▸ **ESERCIZIO A**: Fra le righe disponibili più sotto, ricopia identiche quelle che vanno dalla riga con "state / province: Florida" fino all'ultima riga, comprese entrambe.

▸ **TESTO DA LEGGERE**:
==============================

Undici in collaborazione con Puma Eyewear presenta #NoCage, il format che raccoglie le storie di 12 personaggi sportivi contemporanei e del passato, che hanno cambiato la storia dello sport superando le barriere e gli ostacoli grazie alla determinazione e alla forza di volontà.
Non è vero che non sudi. Non sei un dio. Non lo sei per gli altri. Non lo sei ancora per te. Lo stai diventando. Sulla pelle nera e nuda il sudore sa di sale, cristalli che si addensano e luccicano sotto i fari, tutti intorno è notte, sono le quattro e la jungla non dorme. Nessuno dorme. Da nessuna parte. Gli occhi sono tutti qui. Il sale scivola, dalla testa alle sopracciglia e sulle spalle, sul petto senza cicatrici, sulle braccia di lava nera, le gambe di granito, e giù a sfiorare le unghie, dove il nero diventa onice. È così anche per l’altro, George, un eroe umano, con i pugni più robusti di chiunque, più di Rocky Marciano, più di Joe Louis, più degli ultimi due che ti hanno fatto inginocchiare dopo il rientro, dopo la squalifica. Ha massacrato Frazier e abbattuto Norton, quello che ti ha spaccato la mascella. Il segreto per deragliare dalle leggi degli uomini è dire al sale che è rugiada. È sempre sudore, ma si volge alla speranza, al futuro. È gravido. È possibilità. E torna ogni mattina, quando si apre il giorno, ogni volta, per sempre. È solo così che le tue parole, quello che sei, il tuo labbro, il tuo sguardo, l’ombra che lasci dopo ogni scarto di lato, si raccontano come leggenda. Solo che prima devi sudare, come nessuno ha mai fatto, pagare, pagare tutto, ogni sillaba, ogni sbruffonata, ogni pensiero gettato lì come inganno, giocando pure tu alla fiera delle parole, sapendo che gli stolti strafogano tutto e chiedono meraviglia da vendere come cianfrusaglia. Ti suderai ogni no, e sarà rugiada.

==============================

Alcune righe

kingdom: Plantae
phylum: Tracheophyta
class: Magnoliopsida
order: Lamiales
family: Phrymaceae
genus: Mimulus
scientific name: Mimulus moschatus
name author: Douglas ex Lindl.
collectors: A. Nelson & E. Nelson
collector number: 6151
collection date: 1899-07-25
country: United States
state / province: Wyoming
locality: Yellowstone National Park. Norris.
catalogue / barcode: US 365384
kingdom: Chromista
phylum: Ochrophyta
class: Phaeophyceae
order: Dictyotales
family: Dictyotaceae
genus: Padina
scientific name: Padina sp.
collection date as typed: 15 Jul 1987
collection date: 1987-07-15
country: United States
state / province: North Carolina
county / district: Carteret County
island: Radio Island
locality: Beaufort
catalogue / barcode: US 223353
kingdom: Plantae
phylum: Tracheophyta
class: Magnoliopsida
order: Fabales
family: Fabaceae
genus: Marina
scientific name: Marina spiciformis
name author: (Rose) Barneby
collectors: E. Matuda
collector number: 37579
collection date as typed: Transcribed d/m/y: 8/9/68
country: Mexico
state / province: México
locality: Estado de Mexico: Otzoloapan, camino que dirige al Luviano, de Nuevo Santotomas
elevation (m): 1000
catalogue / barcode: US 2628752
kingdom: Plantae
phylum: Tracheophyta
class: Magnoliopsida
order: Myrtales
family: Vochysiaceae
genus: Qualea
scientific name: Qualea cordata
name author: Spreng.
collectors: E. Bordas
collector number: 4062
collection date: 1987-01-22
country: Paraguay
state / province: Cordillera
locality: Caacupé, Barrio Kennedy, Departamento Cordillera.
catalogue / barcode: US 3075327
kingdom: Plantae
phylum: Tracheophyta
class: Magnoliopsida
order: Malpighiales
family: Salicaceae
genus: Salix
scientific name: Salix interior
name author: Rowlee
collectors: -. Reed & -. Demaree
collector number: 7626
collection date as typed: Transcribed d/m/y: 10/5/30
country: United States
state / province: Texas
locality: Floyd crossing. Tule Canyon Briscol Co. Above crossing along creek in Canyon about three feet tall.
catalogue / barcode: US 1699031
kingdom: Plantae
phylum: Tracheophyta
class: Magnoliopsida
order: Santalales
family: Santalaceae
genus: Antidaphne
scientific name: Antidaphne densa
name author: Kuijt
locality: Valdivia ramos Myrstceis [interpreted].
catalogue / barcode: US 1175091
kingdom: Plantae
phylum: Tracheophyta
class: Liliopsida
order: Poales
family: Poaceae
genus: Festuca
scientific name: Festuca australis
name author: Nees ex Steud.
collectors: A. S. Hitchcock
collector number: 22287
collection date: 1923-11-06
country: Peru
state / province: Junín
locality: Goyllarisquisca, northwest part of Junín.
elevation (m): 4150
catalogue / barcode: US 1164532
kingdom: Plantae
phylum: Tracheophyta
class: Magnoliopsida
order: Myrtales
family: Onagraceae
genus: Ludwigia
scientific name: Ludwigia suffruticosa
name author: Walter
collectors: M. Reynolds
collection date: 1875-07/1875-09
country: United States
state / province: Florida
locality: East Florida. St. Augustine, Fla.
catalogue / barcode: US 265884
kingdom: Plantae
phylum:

==============================

▸ **ESERCIZIO B**: Riscrivi in forma di elenco, più in breve, il paragrafo del testo su #NoCage che comincia con "Undici in collaborazione con Puma Eyewear", conservando i fatti principali.

▸ **SOLUZIONE A**:
state / province: Florida
locality: East Florida. St. Augustine, Fla.
catalogue / barcode: US 265884
kingdom: Plantae
phylum:

▸ **SOLUZIONE B**:
- Undici e Puma Eyewear presentano insieme #NoCage.
- È un format con le storie di 12 personaggi sportivi, di oggi e del passato.
- Questi personaggi hanno cambiato la storia dello sport.
- Ci sono riusciti superando barriere e ostacoli con determinazione e forza di volontà.